Songs For The Terrestrially Challenged is an album by Pittsburgh's The(e) Speaking Canaries, released in 1995. It is the first Speaking Canaries album to be released on compact disc, and the first to see worldwide distribution; therefore, it has often been erroneously attributed as The(e) Speaking Canaries' debut album. (The Joy of Wine, the band's actual debut, was a vinyl-only release on a small label and was limited to five hundred copies.) Songs For The Terrestrially Challenged is notable for its long songs, its long total running time, and its multiple album versions.

Songs For The Terrestrially Challenged includes two Van Halen covers: "Girl Gone Bad" and "Secrets". ("Summer's Empty Resolution", a harmonics-drenched solo for acoustic guitar, is vaguely reminiscent of Eddie Van Halen's "Spanish Fly".)

Professional ratings
Review scores
| Source | Rating |
| AllMusic |  |

==Critical reception==
The Chicago Reader called the album one of 1995's "most passionate records," writing that "the Canaries don't play at being a rock band; they're the real thing.

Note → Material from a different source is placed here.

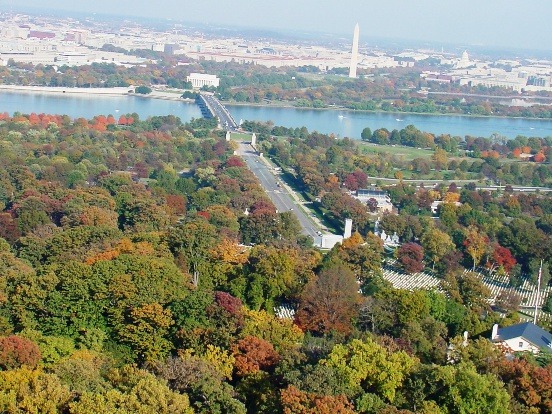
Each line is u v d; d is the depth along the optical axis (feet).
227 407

They throw themselves into their music with complete ferocity, whipping up an aural maelstrom on their new album that's comparable with the Who's legendary Live at Leeds." Trouser Press wrote that the album "boasts some emphatically mesmerizing moments: [Damon] Che unskeins some of the more fetching controlled feedback explorations you’re likely to hear, especially 'Summer’s Empty Resolution' and the Middle Eastern-tinged 'Famous No Space'." The Chicago Tribune called it "a slew of great tunes delivered with white-hot, Stooges-style intensity." CMJ New Music Monthly wrote: "The depth and breath of this record is remarkable; listening can be work, and each time reveals new aural tricks."

==Track listing==
1. "Houses and Houses of Perfectness" – 4:52
2. "Summer's Empty Resolution" – 1:37
3. "Terrestrial / Famous No Space" – 8:10
4. "Guitar Strings for a Holocaust" – 3:53
5. "Hall Of Force / Gone Bad / So Glad / Reprise" – 9:20
6. ""Little" Ice Queen" – 6:35
7. "Super Hit" – 2:38
8. "El Rancho" – 6:08
9. "Any Three Days" – 12:57
10. "Secrets" – 2:55
11. "Our War On Cool Pt. 2" – 3:59
12. "When Cats Fight / Let Loose of Me" – 4:55
13. "De-Effect / Diminished" – 6:40

==Personnel==
- The(e) Speaking Canaries:
  - Damon Che - Guitar, vocals
  - Karl Hendricks - Bass
  - Noah Leger - drums
- Al Sutton - Recording engineer

=="Low-fi version"==
An alternate, lower-fidelity recording of Songs For The Terrestrially Challenged was released by Mind Cure Records in 1995, roughly concurrent with the release of the "hi-fi version" on Scat Records. The "low-fi version" is available only as a double LP in a limited, numbered edition of five hundred copies with the first 100 on yellow vinyl. Each copy has liner notes handwritten by Dave Martin of Mind Cure Records and 3x5" photographic prints glued inside the gatefold record sleeve.